- [GIVEN PROBLEM] Copy the items word for word, beginning with the first line and continuing through the line that contains "catalogue / barcode: US 2301371", including that line.

☆ ☆ ☆ ☆ ☆ ☆ ☆

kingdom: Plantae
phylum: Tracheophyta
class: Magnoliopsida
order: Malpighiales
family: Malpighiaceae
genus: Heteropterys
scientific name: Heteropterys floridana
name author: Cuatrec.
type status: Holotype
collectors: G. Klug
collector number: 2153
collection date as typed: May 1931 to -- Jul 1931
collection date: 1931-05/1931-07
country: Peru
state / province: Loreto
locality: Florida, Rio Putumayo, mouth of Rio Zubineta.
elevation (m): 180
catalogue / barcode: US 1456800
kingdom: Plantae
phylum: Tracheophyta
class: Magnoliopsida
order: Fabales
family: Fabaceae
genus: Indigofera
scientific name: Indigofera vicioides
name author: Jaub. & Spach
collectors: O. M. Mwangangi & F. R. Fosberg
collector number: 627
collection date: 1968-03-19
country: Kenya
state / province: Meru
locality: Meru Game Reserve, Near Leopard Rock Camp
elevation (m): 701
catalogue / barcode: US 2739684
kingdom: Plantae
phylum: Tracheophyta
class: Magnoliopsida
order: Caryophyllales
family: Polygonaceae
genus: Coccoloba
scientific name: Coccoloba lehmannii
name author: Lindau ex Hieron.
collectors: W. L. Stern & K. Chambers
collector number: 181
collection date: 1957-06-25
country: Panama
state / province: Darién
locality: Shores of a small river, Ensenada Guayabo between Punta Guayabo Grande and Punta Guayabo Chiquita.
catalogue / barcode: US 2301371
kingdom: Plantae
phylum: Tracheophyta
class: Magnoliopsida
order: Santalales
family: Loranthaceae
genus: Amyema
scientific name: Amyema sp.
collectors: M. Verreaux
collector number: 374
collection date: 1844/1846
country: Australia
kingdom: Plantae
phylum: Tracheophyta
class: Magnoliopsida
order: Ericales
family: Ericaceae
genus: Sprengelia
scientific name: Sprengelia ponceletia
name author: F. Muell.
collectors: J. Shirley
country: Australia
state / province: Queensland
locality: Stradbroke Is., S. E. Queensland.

☆ ☆ ☆ ☆ ☆ ☆ ☆

- [THE REPLY]
kingdom: Plantae
phylum: Tracheophyta
class: Magnoliopsida
order: Malpighiales
family: Malpighiaceae
genus: Heteropterys
scientific name: Heteropterys floridana
name author: Cuatrec.
type status: Holotype
collectors: G. Klug
collector number: 2153
collection date as typed: May 1931 to -- Jul 1931
collection date: 1931-05/1931-07
country: Peru
state / province: Loreto
locality: Florida, Rio Putumayo, mouth of Rio Zubineta.
elevation (m): 180
catalogue / barcode: US 1456800
kingdom: Plantae
phylum: Tracheophyta
class: Magnoliopsida
order: Fabales
family: Fabaceae
genus: Indigofera
scientific name: Indigofera vicioides
name author: Jaub. & Spach
collectors: O. M. Mwangangi & F. R. Fosberg
collector number: 627
collection date: 1968-03-19
country: Kenya
state / province: Meru
locality: Meru Game Reserve, Near Leopard Rock Camp
elevation (m): 701
catalogue / barcode: US 2739684
kingdom: Plantae
phylum: Tracheophyta
class: Magnoliopsida
order: Caryophyllales
family: Polygonaceae
genus: Coccoloba
scientific name: Coccoloba lehmannii
name author: Lindau ex Hieron.
collectors: W. L. Stern & K. Chambers
collector number: 181
collection date: 1957-06-25
country: Panama
state / province: Darién
locality: Shores of a small river, Ensenada Guayabo between Punta Guayabo Grande and Punta Guayabo Chiquita.
catalogue / barcode: US 2301371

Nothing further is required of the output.